GOAL OF THE EXERCISE
I would like the listing below retyped exactly, line by line.
Start of LISTED RECORDS
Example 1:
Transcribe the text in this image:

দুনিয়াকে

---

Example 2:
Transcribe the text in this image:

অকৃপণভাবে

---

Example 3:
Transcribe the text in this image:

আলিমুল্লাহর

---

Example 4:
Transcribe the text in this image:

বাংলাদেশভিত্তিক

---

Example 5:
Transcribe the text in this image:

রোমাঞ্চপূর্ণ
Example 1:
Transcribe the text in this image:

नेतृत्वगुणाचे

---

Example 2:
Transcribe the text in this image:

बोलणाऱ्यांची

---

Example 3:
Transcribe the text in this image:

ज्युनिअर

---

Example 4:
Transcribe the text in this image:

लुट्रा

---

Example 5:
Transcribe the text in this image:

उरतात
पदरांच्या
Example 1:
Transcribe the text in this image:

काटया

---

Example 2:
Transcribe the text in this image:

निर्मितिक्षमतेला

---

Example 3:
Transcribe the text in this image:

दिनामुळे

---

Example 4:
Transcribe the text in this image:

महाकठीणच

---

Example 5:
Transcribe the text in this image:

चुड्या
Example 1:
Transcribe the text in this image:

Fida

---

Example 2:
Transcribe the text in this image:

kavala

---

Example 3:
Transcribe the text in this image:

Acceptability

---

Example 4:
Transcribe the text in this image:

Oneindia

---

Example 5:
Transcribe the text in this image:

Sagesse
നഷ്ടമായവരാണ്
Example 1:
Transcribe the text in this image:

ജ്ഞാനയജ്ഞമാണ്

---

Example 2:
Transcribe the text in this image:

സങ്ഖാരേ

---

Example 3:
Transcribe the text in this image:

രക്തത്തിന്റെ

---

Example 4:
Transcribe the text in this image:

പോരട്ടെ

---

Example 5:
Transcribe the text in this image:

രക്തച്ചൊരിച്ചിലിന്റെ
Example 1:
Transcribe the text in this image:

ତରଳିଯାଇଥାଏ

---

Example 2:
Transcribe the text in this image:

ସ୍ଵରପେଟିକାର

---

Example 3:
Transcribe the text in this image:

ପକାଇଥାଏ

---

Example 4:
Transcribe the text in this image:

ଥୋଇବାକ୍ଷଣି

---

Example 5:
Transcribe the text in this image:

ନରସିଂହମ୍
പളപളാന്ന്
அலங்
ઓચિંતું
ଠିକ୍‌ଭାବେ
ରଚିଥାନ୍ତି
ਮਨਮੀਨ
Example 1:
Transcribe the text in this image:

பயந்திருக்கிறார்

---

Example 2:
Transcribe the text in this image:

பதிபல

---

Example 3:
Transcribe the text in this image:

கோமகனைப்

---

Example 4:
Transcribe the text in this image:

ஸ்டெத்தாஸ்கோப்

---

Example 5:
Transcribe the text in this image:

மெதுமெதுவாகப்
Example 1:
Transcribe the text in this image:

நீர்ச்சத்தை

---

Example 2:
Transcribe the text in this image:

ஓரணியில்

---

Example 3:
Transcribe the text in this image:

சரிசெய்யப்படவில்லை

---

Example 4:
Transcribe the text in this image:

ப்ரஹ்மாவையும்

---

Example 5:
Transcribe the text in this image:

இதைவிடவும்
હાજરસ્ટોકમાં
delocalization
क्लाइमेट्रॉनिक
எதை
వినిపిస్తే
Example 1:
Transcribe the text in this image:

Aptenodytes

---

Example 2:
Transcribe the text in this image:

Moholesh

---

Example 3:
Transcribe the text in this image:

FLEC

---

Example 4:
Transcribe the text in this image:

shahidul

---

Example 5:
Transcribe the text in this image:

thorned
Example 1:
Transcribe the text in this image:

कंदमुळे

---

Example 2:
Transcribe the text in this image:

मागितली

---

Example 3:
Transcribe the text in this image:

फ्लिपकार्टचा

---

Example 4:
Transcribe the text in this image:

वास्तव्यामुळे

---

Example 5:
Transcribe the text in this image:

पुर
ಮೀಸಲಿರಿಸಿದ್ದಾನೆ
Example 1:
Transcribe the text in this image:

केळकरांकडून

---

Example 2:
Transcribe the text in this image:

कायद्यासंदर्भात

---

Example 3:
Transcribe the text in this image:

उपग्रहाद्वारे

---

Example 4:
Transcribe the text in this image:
End of LISTED RECORDS
FINISHED EXERCISE
Example 1:
Transcribe the text in this image:

দুনিয়াকে

---

Example 2:
Transcribe the text in this image:

অকৃপণভাবে

---

Example 3:
Transcribe the text in this image:

আলিমুল্লাহর

---

Example 4:
Transcribe the text in this image:

বাংলাদেশভিত্তিক

---

Example 5:
Transcribe the text in this image:

রোমাঞ্চপূর্ণ
Example 1:
Transcribe the text in this image:

नेतृत्वगुणाचे

---

Example 2:
Transcribe the text in this image:

बोलणाऱ्यांची

---

Example 3:
Transcribe the text in this image:

ज्युनिअर

---

Example 4:
Transcribe the text in this image:

लुट्रा

---

Example 5:
Transcribe the text in this image:

उरतात
पदरांच्या
Example 1:
Transcribe the text in this image:

काटया

---

Example 2:
Transcribe the text in this image:

निर्मितिक्षमतेला

---

Example 3:
Transcribe the text in this image:

दिनामुळे

---

Example 4:
Transcribe the text in this image:

महाकठीणच

---

Example 5:
Transcribe the text in this image:

चुड्या
Example 1:
Transcribe the text in this image:

Fida

---

Example 2:
Transcribe the text in this image:

kavala

---

Example 3:
Transcribe the text in this image:

Acceptability

---

Example 4:
Transcribe the text in this image:

Oneindia

---

Example 5:
Transcribe the text in this image:

Sagesse
നഷ്ടമായവരാണ്
Example 1:
Transcribe the text in this image:

ജ്ഞാനയജ്ഞമാണ്

---

Example 2:
Transcribe the text in this image:

സങ്ഖാരേ

---

Example 3:
Transcribe the text in this image:

രക്തത്തിന്റെ

---

Example 4:
Transcribe the text in this image:

പോരട്ടെ

---

Example 5:
Transcribe the text in this image:

രക്തച്ചൊരിച്ചിലിന്റെ
Example 1:
Transcribe the text in this image:

ତରଳିଯାଇଥାଏ

---

Example 2:
Transcribe the text in this image:

ସ୍ଵରପେଟିକାର

---

Example 3:
Transcribe the text in this image:

ପକାଇଥାଏ

---

Example 4:
Transcribe the text in this image:

ଥୋଇବାକ୍ଷଣି

---

Example 5:
Transcribe the text in this image:

ନରସିଂହମ୍
പളപളാന്ന്
அலங்
ઓચિંતું
ଠିକ୍‌ଭାବେ
ରଚିଥାନ୍ତି
ਮਨਮੀਨ
Example 1:
Transcribe the text in this image:

பயந்திருக்கிறார்

---

Example 2:
Transcribe the text in this image:

பதிபல

---

Example 3:
Transcribe the text in this image:

கோமகனைப்

---

Example 4:
Transcribe the text in this image:

ஸ்டெத்தாஸ்கோப்

---

Example 5:
Transcribe the text in this image:

மெதுமெதுவாகப்
Example 1:
Transcribe the text in this image:

நீர்ச்சத்தை

---

Example 2:
Transcribe the text in this image:

ஓரணியில்

---

Example 3:
Transcribe the text in this image:

சரிசெய்யப்படவில்லை

---

Example 4:
Transcribe the text in this image:

ப்ரஹ்மாவையும்

---

Example 5:
Transcribe the text in this image:

இதைவிடவும்
હાજરસ્ટોકમાં
delocalization
क्लाइमेट्रॉनिक
எதை
వినిపిస్తే
Example 1:
Transcribe the text in this image:

Aptenodytes

---

Example 2:
Transcribe the text in this image:

Moholesh

---

Example 3:
Transcribe the text in this image:

FLEC

---

Example 4:
Transcribe the text in this image:

shahidul

---

Example 5:
Transcribe the text in this image:

thorned
Example 1:
Transcribe the text in this image:

कंदमुळे

---

Example 2:
Transcribe the text in this image:

मागितली

---

Example 3:
Transcribe the text in this image:

फ्लिपकार्टचा

---

Example 4:
Transcribe the text in this image:

वास्तव्यामुळे

---

Example 5:
Transcribe the text in this image:

पुर
ಮೀಸಲಿರಿಸಿದ್ದಾನೆ
Example 1:
Transcribe the text in this image:

केळकरांकडून

---

Example 2:
Transcribe the text in this image:

कायद्यासंदर्भात

---

Example 3:
Transcribe the text in this image:

उपग्रहाद्वारे

---

Example 4:
Transcribe the text in this image:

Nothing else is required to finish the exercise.